Anatomical and “reverse” prostheses
Several factors define the choice of treatment: the patient’s age and health, the severity of symptoms, the level of activity and the characteristics of arthrosis. The treatment can be both conservative and surgical. In the first case, the therapy aims to relieve pain; it is therefore a symptomatic therapy that cannot obviate the irreversible process of cartilage alteration. Among the different options available are physical therapies such as techar-therapy, or infiltration of hyaluronic acid with a lubricating effect, and physiotherapy to improve the functioning of the shoulder. In these cases prevention is important, avoiding loads and movements that can worsen wearing of the joint”.
The surgical procedure involves the insertion of prosthesis: “This is the only effective and decisive option, arthroscopic washes have proved to be ineffective”. With regard to prostheses, the distinction between anatomical prosthesis and reverse dentures is relevant: “If the rotator cuff is intact and functional, an anatomical prosthesis is used, which reproduces the anatomy of the shoulder using these muscles”.

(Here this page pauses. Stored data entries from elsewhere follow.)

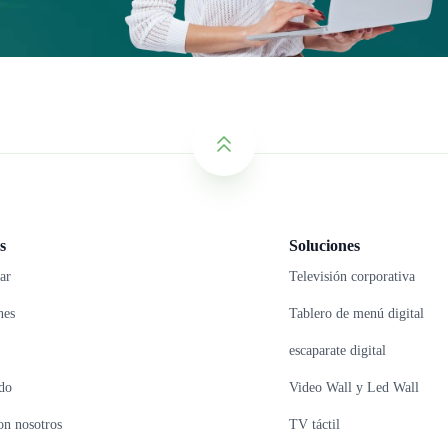
s
Soluciones
ar
Televisión corporativa
nes
Tablero de menú digital
escaparate digital
do
Video Wall y Led Wall
on nosotros
TV táctil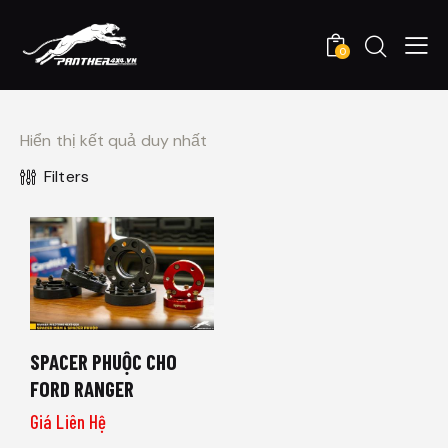
0
Hiển thị kết quả duy nhất
Filters
SPACER PHUỘC CHO
FORD RANGER
Giá Liên Hệ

“If the rotator cuff is damaged, however, the scenario is different. The insertion of the prosthesis eliminates pain because it restores joint contact thanks to the artificial surfaces of the implant but cannot guarantee adequate movement to the shoulder. An inverse prosthesis is inserted, because the geometric shapes of the two joint bones are inverted: the concave surface is not located on the glenoid cavity but on the humerus surface and vice versa. It is essential, however, that the deltoid muscle functions efficiently because it is this muscle that must ensure the functioning of the joint,” concludes Dr. Borroni.